## [Selected extract]
######

Gold nanoparticles have unusual optical, electronic, and chemical properties. But the tiny particles are much more interesting when they are closer to each other—either in small clusters or as crystals made up of millions of them.
Yet particles that are just millionths of an inch in size are too small to be manipulated by conventional lab tools, so a major challenge has been finding ways to assemble these bits of gold while controlling the three-dimensional shape of their arrangement.
One approach that researchers have developed has been to use tiny structures made from synthetic strands of DNA to help organize nanoparticles. Since DNA strands are programmed to pair with other strands in certain patterns, scientists have attached individual strands of DNA to gold particle surfaces to create a variety of assemblies.
But these hybrid gold-DNA nanostructures are intricate and expensive to generate, limiting their potential for use in practical materials. The process is similar, in a sense, to producing books by hand.

######

## [Supplied material]
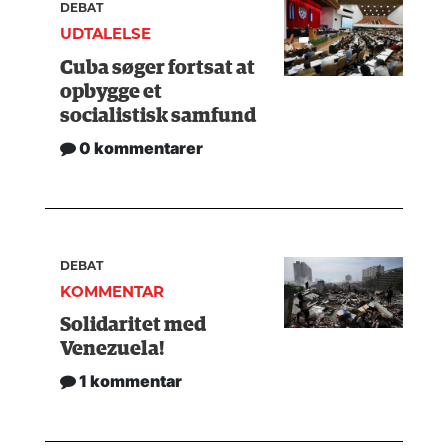
DEBAT
UDTALELSE
Cuba søger fortsat at
opbygge et
socialistisk samfund
0 kommentarer
DEBAT
KOMMENTAR
Solidaritet med
Venezuela!
1 kommentar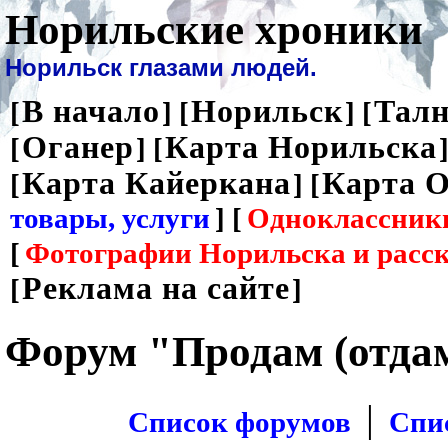
Норильские хроники
Норильск глазами людей.
В начало
Норильск
Талн
[
] [
] [
Оганер
Карта Норильска
[
] [
]
Карта Кайеркана
Карта О
[
] [
товары, услуги
] [
Одноклассник
[
Фотографии Норильска и расс
Реклама на сайте
[
]
Форум "Продам (отда
|
Список форумов
Спи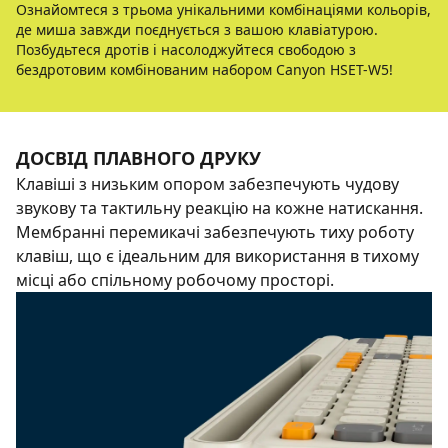
Ознайомтеся з трьома унікальними комбінаціями кольорів,
де миша завжди поєднується з вашою клавіатурою.
Позбудьтеся дротів і насолоджуйтеся свободою з
бездротовим комбінованим набором Canyon HSET-W5!
ДОСВІД ПЛАВНОГО ДРУКУ
Клавіші з низьким опором забезпечують чудову
звукову та тактильну реакцію на кожне натискання.
Мембранні перемикачі забезпечують тиху роботу
клавіш, що є ідеальним для використання в тихому
місці або спільному робочому просторі.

######

## [Parts of the exercise]
[a] Reproduce everything in the gold nanoparticle passage from "One approach that" down to "variety of assemblies.".
[b] In the gold nanoparticle passage, what is the process of making hybrid gold-DNA nanostructures likened to?
[c] Continue the passage on assembling gold nanoparticles from where it stops.
None of the entries are needed here.

## [Response list]
[a]
One approach that researchers have developed has been to use tiny structures made from synthetic strands of DNA to help organize nanoparticles. Since DNA strands are programmed to pair with other strands in certain patterns, scientists have attached individual strands of DNA to gold particle surfaces to create a variety of assemblies.

[b] Producing books by hand.

[c]
Enter the nanoparticle equivalent of the printing press.
It’s efficient, re-usable, and carries more information than previously possible. In results reported in Nature Chemistry, researchers from McGill University outline a procedure for making a DNA structure with a specific pattern of strands coming out of it; at the end of each strand is a chemical “sticky patch.”
How It Works
When a gold nanoparticle is brought into contact to the DNA nanostructure, it sticks to the patches. The scientists then dissolve the assembly in distilled water, separating the DNA nanostructure into its component strands and leaving behind the DNA imprint on the gold nanoparticle.